Riding review: Why not do ‘legislature lite’ exercise?
Sun, Aug 7, 2011 – 5:22 PM
CAN Nova Scotia get by with fewer MLAs?
Well, yes. It certainly has in the past. The lowest number was 30 during the Depression and war years. The average number in the century following Confederation was in the high 30s.
The current number, 52, is a high-water mark and has not changed since 1978.
Obviously, the population and its needs have changed over time. But so have communication and transportation links, which have enhanced citizens’ access to their MLAs and allowed the latter to represent more people more effectively.
Even if you think history is a poor guide, and you prefer to use current comparisons with other jurisdictions as a yardstick, it’s not difficult to come to the conclusion Nova Scotia is overgoverned for its small size.
It’s doubtful representative democracy would suffer terribly from a downsizing at the provincial legislature. The Canadian average hovers around 48,000 constituents per provincial representative. Nova Scotia’s current ratio is 19,000 to one, so there is plenty of room to manoeuvre.
No one is suggesting cutting the number of MLAs in half — a province does need a critical mass of legislators to function effectively — but there is a case to be made for returning to the mid- to high-30s level.
In New Brunswick — which has three more MLAs than Nova Scotia and an even smaller population — the provincial NDP is on record as saying 38 is enough. It estimates the savings would amount to $2 million a year.
In this province, the Canadian Taxpayers Federation has begun banging the drum for a 33-member legislature, in the wake of rulings by the Utility and Review Board, which recently ordered the downsizing of municipal councils in Cape Breton and Halifax.
The group’s Atlantic director, Kevin Lacey, points out that the province is due for a routine 10-year electoral boundary review and says a new independent commission should have the mandate to look at downsizing as part of the process.
This is a sensible request.
Mr. Lacey argues that no municipal district should be bigger than a provincial riding, and that if things remain unchanged, HRM will end up being represented by 16 councillors and 19 MLAs. This is a valid point.
Less sound is his suggestion that all ridings should be roughly equivalent in size and that “protected” ridings, designed to favour the election of African-Canadian or Acadian candidates, be eliminated.
In our view, rural and minority representation does deserve special consideration.
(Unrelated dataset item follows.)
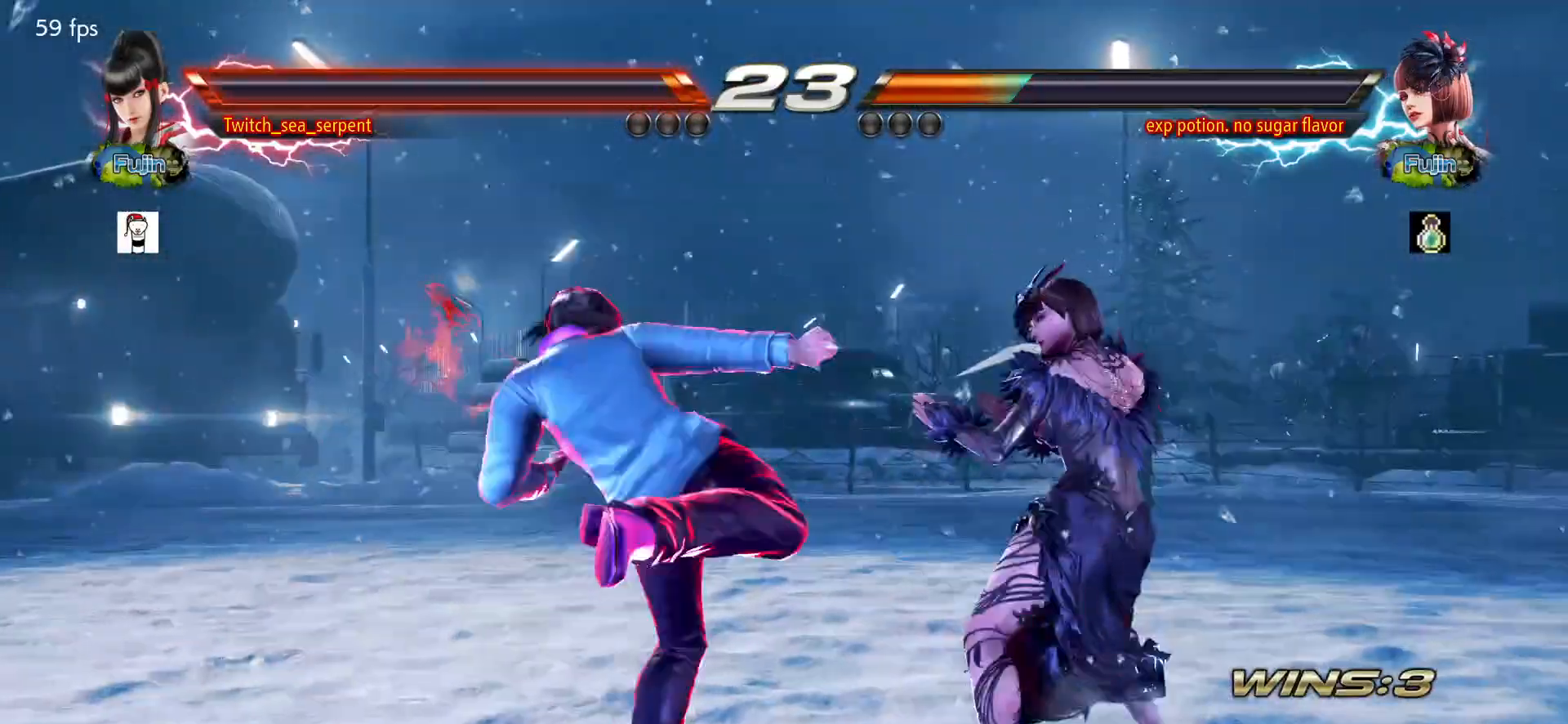
{"buttons": [], "left_stick": "right", "events": [[267, "left_stick", "left"], [333, "left_stick", "center"], [483, "left_stick", "right"]]}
Nonetheless, there’s nothing wrong with having a healthy debate on the subject.
A smaller legislature would not significantly cut down on operational costs — although in the long run, fewer MLAs with fewer gold-plated pensions would save taxpayers millions.
There are better reasons, also symbolic, to explore this issue. At a time when equalization fatigue is setting in, in other parts of the country, it is worth sending a signal that have-not provinces are running their affairs as efficiently as possible.
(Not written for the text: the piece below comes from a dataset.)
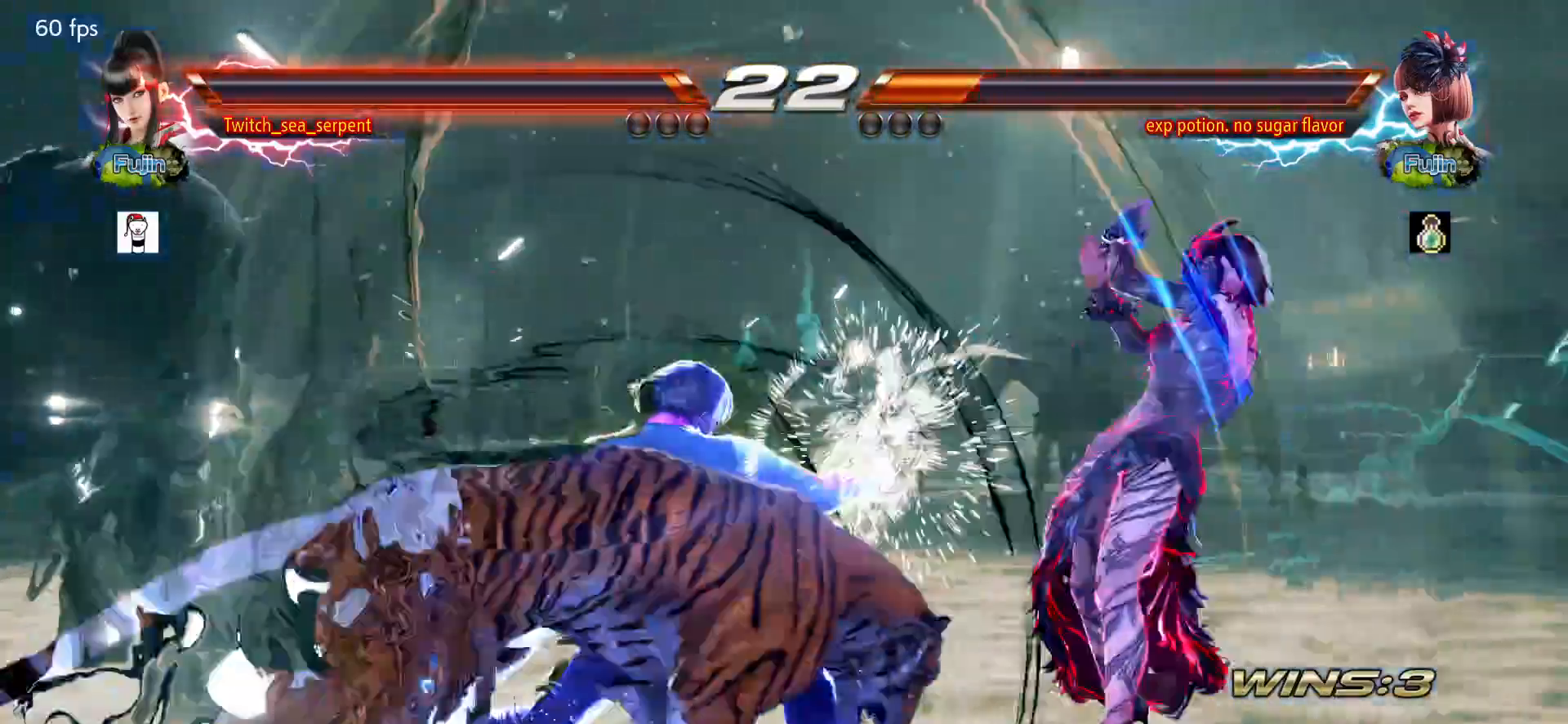
{"buttons": [], "left_stick": "center", "events": []}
At a time when the public service is being put in reverse due to structural deficits and demographic change, maintaining a top-heavy elected government hardly seems defensible.
On the other hand, there is probably one good reason not to launch a “legislature lite” exercise. It might consume Province House in parochial politics for a protracted period — to the detriment of effective governance in the here and now.